The inspection of a visual object is accompanied by complex gaze behavior that has proven difficult to predict (Jovancevic, Sullivan, & Hayhoe,
2006; Turano, Geruschat, & Baker,
2003). Aspects of this gaze behavior are driven by stimulus attributes, but task demands can also drastically influence gaze behavior (Navalpakkam & Itti,
2005). Stimulus attributes include low-level features such as brightness, contrast, color, or spatial frequency, but may also include high-level information such as depth cues. The perception of depth can have the effect of over-riding some of the salient 2-D cues. For example, the addition of perspective information during the viewing of a simple geometric capsule has the effect of biasing gaze towards the center of gravity for the object in 3-D, instead of the center of the 2-D projected form (Vishwanath & Kowler,
2004). In more complex tasks such as face perception, there is evidence that the addition of stereopsis can influence gaze behavior (Chelnokova & Laeng,
2011), but it is difficult to determine whether depth
per se changed eye movement behavior or depth simplified the task, resulting in a change in inspection strategy.
The addition of depth information can influence complex object recognition. For example, face recognition improves with the addition of binocular disparity information (Liu & Ward,
2006). We have shown previously that a number of depths cues, such as structure-from-motion (SFM) and texture (Farivar et al.,
2009; Liu et al.,
2005), can alone serve to empower complex object recognition. Interestingly, not all depth cues are processed by similar cortical mechanisms. For example, stereopsis and SFM are processed largely by the dorsal visual pathway (Backus, Fleet, Parker, & Heeger,
2001; Heeger, Boynton, Demb, Seidemann, & Newsome,
1999; Kamitani & Tong,
2006; Tootell et al.,
1995; Tsao et al.,
2003; Zeki et al.,
1991), a pathway that begins in V1 and courses dorsally through area MT before terminating in the posterior parietal lobe, while texture and shading largely depend on the ventral visual pathway (Merigan,
2000; Merigan & Pham,
1998), a pathway that also begins in V1, but courses ventrally through V4 and terminates in the anterior temporal lobe.
In displays where a single depth cue is used to render an object, low-level cues such as luminance and contrast are unavailable, weak, or unrelated to the surface of the object. This means that saliency models such as described by (Itti & Koch,
2000) would poorly predict gaze behavior during 3-D object recognition, independent of task demands, simply because low-level features in such displays are unrelated to depth. Therefore, gaze behavior in such displays must be driven primarily by the perception of depth and not the manner in which depth is rendered—the depth cue ought to be unimportant. We call this the depth-cue invariance hypothesis—that gaze behavior is driven by the depth profile of an object, independent of low-level features or task demands. The key prediction of this view is that the gaze behavior for a given object recognition task would remain constant across different depth cues. An alternative hypothesis is that gaze performance is not invariant to depth cue, but tasks using each depth cue create different demands for gaze, resulting in a distinct pattern of gaze behavior that depends on the depth cue of the stimulus.
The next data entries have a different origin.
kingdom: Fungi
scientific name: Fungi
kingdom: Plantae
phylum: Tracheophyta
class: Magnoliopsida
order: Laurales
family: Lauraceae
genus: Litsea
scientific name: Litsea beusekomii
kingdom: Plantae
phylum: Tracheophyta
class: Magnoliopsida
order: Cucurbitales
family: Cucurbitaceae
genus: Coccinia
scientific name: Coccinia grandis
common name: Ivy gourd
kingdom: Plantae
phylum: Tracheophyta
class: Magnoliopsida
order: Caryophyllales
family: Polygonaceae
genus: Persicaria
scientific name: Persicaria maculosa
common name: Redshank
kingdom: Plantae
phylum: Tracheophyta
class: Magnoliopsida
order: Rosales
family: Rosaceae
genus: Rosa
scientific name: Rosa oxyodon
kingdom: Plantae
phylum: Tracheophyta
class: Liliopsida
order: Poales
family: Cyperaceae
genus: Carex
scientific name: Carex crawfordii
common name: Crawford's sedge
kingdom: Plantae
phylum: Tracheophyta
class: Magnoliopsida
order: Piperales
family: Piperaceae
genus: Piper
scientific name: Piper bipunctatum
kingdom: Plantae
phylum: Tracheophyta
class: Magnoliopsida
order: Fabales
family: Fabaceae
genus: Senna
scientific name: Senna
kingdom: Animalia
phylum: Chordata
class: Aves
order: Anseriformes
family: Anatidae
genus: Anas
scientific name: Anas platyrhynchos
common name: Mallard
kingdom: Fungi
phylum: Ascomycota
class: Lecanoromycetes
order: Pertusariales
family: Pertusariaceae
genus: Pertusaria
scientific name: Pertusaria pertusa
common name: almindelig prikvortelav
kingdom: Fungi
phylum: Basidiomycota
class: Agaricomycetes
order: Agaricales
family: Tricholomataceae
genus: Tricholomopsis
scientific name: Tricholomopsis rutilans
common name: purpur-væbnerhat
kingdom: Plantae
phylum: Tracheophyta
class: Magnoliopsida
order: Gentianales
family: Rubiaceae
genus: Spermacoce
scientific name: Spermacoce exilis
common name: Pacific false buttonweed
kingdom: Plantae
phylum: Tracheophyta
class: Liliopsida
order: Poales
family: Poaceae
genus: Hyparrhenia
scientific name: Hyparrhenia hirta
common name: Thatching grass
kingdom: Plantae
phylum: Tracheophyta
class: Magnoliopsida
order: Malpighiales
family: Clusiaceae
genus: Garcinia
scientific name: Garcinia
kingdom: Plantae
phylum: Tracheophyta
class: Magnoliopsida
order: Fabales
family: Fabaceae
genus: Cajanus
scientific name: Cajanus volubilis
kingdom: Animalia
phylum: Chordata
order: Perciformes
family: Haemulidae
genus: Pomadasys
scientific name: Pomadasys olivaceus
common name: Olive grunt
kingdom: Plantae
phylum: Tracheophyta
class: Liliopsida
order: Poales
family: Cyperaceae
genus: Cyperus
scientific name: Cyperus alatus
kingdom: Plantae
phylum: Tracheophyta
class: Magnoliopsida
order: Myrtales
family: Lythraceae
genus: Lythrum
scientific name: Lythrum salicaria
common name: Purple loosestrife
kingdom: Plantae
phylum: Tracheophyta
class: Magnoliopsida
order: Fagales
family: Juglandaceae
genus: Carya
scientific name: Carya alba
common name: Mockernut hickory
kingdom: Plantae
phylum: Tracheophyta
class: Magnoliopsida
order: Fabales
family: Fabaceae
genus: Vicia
Distinguishing between these two hypotheses is challenging, because it requires comparison of gaze performance across different depth cues in a manner that separates the influence of task demands. While objects can be defined by different depth cues, recognition performance across depth cues is not consistent. For example, face recognition performance with SFM on a 1:8 matching task is approximately 50% (four times above chance), while the same task with shaded faces results in performance close to 85% (Farivar et al.,
2009). This means that we cannot directly compare gaze performance across depth for such a task—the gaze performance difference could be due to the difference in the task difficulty, independent of the depth cue itself (Dehmoobadsharifabadi & Farivar,
2016).
In the studies described below, we have sought to overcome this challenge and measure gaze behavior during face recognition, where faces are defined by different depth cues. We were able to equate task difficulty across the different depth cues by measuring face identification thresholds—the amount of morph between a given facial surface and the “average” facial surface needed to result in correct performance. This allowed us to equate task difficulty across depth cues and therefore directly compare how gaze performance was influenced by depth cues for similar levels of performance on each depth cue.